Further complicating the investigators' work are the department's persistent technology problems. Computer databases with information about family histories are notoriously incomplete and cumbersome to use.

When workers go out into the field, they are not able to access the databases because they have no county-issued cellphones and little information about the child other than an Internet map printout for the last known address.

Despite an investment in laptop computers for field work, most social workers are not trained to use them and do not take them in the field because of unresolved connectivity issues, department spokesman Nishith Bhatt said.

Ploehn has worked for much of the past year to rebuild the emergency response unit. She expanded the unit's training program and ordered many cases to go through an extra layer of review by senior staffers who are held accountable for the inquiries' conclusion and often send investigations back for further work before closing a case.
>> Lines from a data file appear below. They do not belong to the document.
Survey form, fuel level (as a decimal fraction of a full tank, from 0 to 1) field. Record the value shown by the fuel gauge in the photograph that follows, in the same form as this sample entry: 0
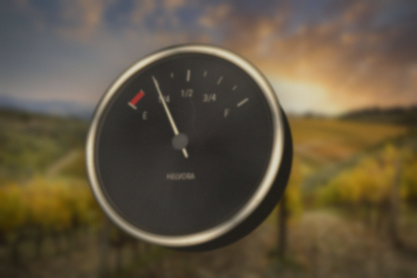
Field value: 0.25
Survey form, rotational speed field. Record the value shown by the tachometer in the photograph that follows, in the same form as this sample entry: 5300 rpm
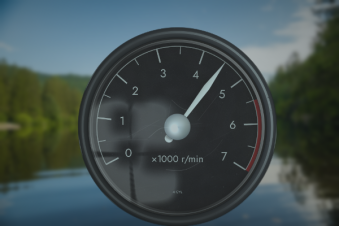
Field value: 4500 rpm
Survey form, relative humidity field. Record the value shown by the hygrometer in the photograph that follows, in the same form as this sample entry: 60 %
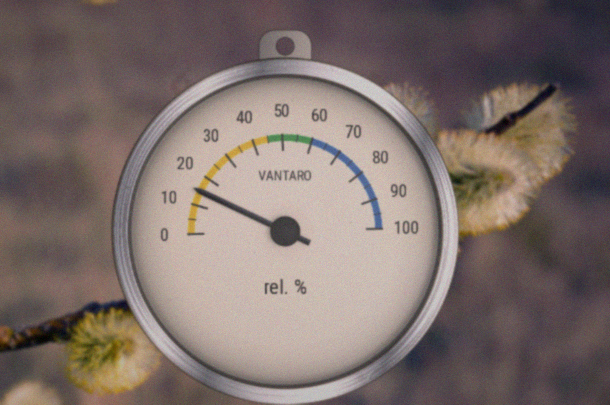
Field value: 15 %
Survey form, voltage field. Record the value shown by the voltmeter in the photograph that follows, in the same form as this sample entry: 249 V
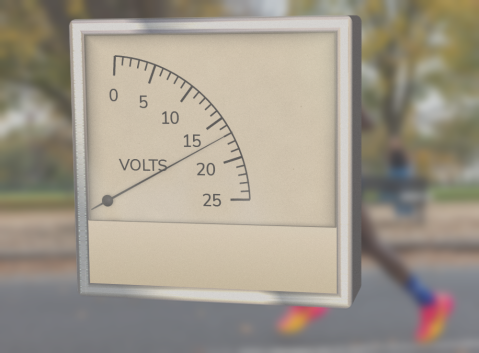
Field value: 17 V
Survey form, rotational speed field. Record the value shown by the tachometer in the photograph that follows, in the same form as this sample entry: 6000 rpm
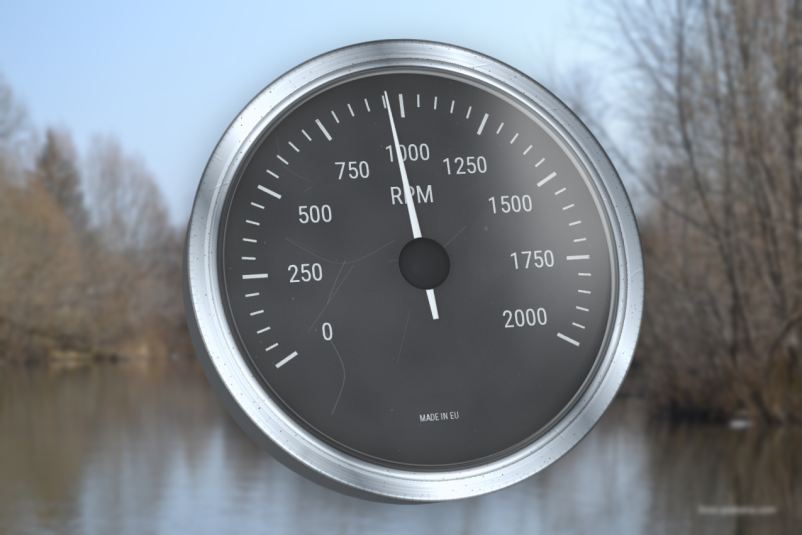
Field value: 950 rpm
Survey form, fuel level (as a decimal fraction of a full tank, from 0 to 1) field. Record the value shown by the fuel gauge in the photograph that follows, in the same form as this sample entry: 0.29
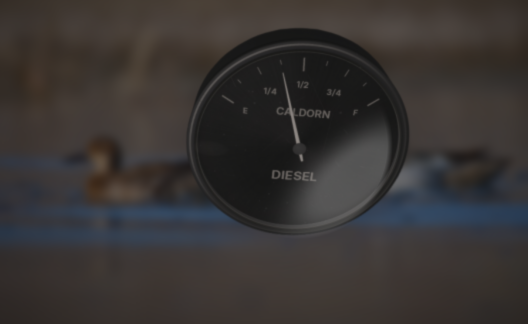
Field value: 0.375
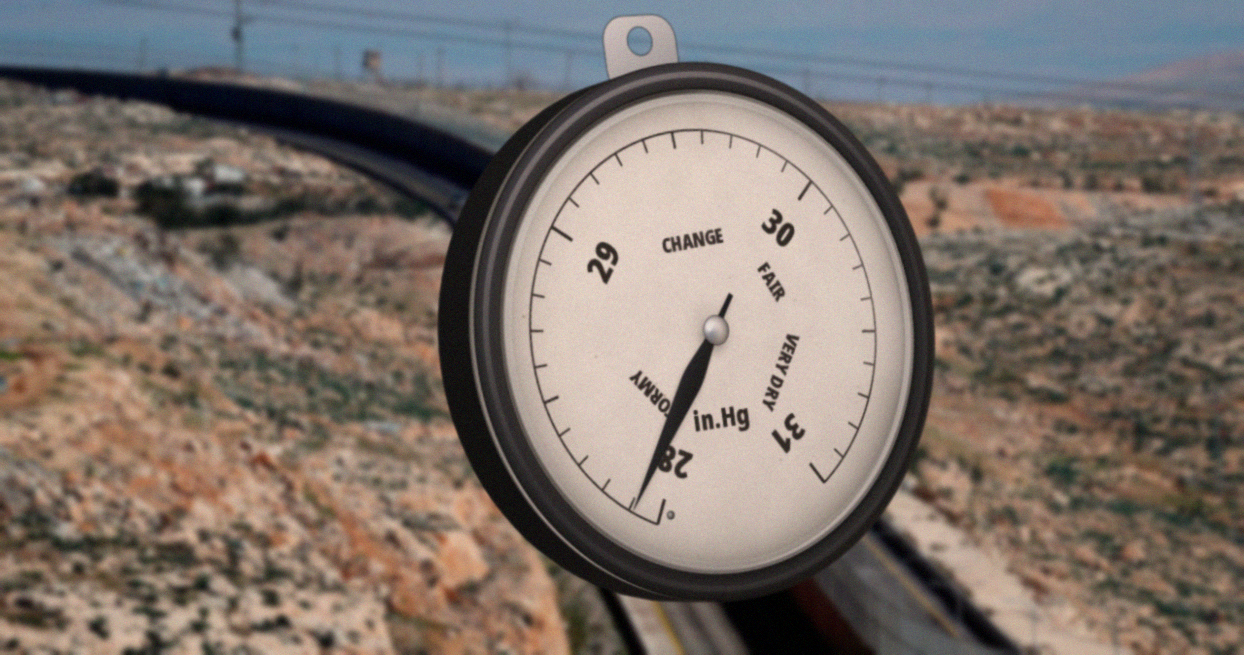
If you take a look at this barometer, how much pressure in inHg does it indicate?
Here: 28.1 inHg
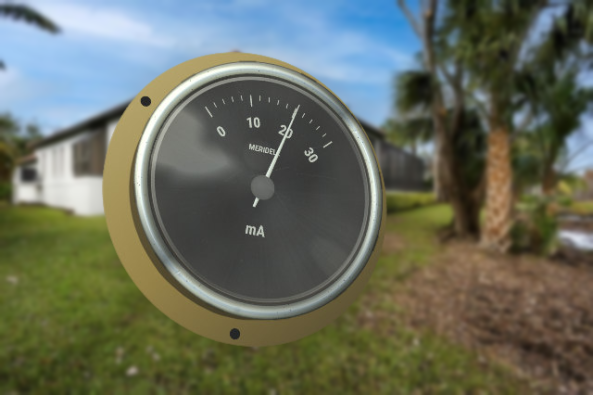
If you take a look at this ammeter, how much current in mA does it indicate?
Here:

As a result, investigators are filing far fewer unsubstantiated cases, a factor cited by California Department of Social Services Director John Wagner in his decision to temporarily suspend the 30-day deadline.

"This is significant, as it recognizes the extensive child safety enhancements we have implemented to ensure quality investigations and the time it takes for a social worker . . . to actually complete the required tasks," Bhatt said.

It's difficult to determine how much additional staff is needed, particularly in a time of steep budget cuts throughout many county departments.

In February, Ploehn told The Times that she would add 300 workers to the emergency response unit to aid completion of the investigations. But last month, in a presentation to the county's Commission for Children and Families, she reduced that target to 100 additional workers.

In a recent interview, Ploehn said she needs funding for 133 more workers — which would bring the total added to about 210 from a year ago — in order to bring caseloads to acceptable levels. The estimated cost of making those hires is $15.7 million.

"We have basically done all the reshuffling we can do internally," Ploehn said. "Our board and CEO are juggling a number of priorities and we need to make the case why these additional staff are critical."